En cuanto a las armas arrojadizas tenía la lanza y manejaba también el formidable pilum, de 6 pies de largo, terminado en un triangulo agudo de 18 pulgadas y tan pronto como había lanzado el pilum sacaba la espada, bien templada de dos hojas apta tanto el tajo como la estocada y corría a embestir al enemigo de cerca.
La formación era 8 hombres de fondo con distancias de 3 pies entre hombre y hombre.
La caballería imperial sin la cual la fuerza de lalegión habría quedado imperfecta estaba dividida en diez escuadrones:
- El primero de los cuales como compañero de la primera cohorte constaba de 132 hombres y de 66 cada uno de los otros
- La fuerza entera componía una fuerza de 726 caballos.
Cada escuadrón dependía de una cohorte pero a veces se separaba de ella y formaba una ala de la legión pero la caballería en tiempos de los emperadores no era la arma de la nobleza y tomaron el nombre de equites.
Trajano y Adriano sacaban la caballería de las mismas provincias y de la misma clase de hombres que les suministraban infantes y los caballos eran de origen español y de Capadocia.
Como protección usaban el casco, botines ligeros, escudo y cota de malla despreciando la armadura completa de las tropas orientales porque evitaban movimientos y agotaban a los caballos.

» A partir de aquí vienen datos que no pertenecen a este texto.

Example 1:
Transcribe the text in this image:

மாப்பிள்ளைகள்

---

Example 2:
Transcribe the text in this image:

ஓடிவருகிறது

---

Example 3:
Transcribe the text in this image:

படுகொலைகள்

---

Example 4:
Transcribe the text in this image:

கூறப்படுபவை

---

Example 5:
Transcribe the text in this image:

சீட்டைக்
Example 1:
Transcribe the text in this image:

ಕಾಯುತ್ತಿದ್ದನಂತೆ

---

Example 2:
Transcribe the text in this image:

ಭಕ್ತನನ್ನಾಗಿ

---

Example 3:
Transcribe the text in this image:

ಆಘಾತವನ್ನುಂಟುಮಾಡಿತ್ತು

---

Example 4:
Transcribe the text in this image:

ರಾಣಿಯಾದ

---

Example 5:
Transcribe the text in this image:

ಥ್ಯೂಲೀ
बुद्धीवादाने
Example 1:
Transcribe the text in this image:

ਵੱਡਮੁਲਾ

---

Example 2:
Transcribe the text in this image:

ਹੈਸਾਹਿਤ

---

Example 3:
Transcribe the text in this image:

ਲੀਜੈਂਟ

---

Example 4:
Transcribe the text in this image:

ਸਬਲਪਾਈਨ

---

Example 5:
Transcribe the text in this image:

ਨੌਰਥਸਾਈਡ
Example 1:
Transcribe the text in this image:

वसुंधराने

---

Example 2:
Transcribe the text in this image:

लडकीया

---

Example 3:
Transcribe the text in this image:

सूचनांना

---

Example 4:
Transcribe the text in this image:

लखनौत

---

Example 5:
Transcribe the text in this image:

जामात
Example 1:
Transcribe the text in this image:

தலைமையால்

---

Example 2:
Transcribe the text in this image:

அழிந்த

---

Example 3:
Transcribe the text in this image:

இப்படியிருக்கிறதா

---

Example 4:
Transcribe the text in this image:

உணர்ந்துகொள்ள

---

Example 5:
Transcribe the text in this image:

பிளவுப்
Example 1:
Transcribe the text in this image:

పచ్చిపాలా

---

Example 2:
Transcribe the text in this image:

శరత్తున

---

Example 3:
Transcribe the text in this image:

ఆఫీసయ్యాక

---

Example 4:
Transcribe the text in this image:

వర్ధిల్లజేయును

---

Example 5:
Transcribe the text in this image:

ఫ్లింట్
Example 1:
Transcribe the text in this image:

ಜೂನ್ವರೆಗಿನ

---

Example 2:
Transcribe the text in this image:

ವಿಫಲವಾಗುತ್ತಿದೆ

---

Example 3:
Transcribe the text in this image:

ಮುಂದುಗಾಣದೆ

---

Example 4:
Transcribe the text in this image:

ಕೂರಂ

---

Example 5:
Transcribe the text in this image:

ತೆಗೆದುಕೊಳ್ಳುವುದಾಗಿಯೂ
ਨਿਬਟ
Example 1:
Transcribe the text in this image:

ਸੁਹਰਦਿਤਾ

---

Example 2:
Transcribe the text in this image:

Las armas eran la espada y con el devenir de los tiempos la lanza y la maza.
En cuanto al número de legiones en tiempos de Adriano se mantenía treinta legiones y el número de hombres no bajaba de 375. 000.
En vez de encerrarse en los muros de las ciudades fortificadas que los romanos miraban como refugio de la flaqueza las legiones campaban en las orillas de los grandes ríos y en las fronteras más expuestas a las invasiones de los pueblos vecinos con la siguiente distribución de fuerzas:
- Tres legiones bastaban para asegurar la tranquilidad de Bretaña.
- Diez y seis legiones custodiaban el Rin y el Danubio.
- Ocho legiones guarnecían el Éufrates.
- Una sola legión guarnecía Egipto, África y España.
- La defensa del monarca, de Roma la capital y de la península italiana corría a cargo de veinte mil soldados escogidos que componían las cohortes de la ciudad y la guardia pretoriana.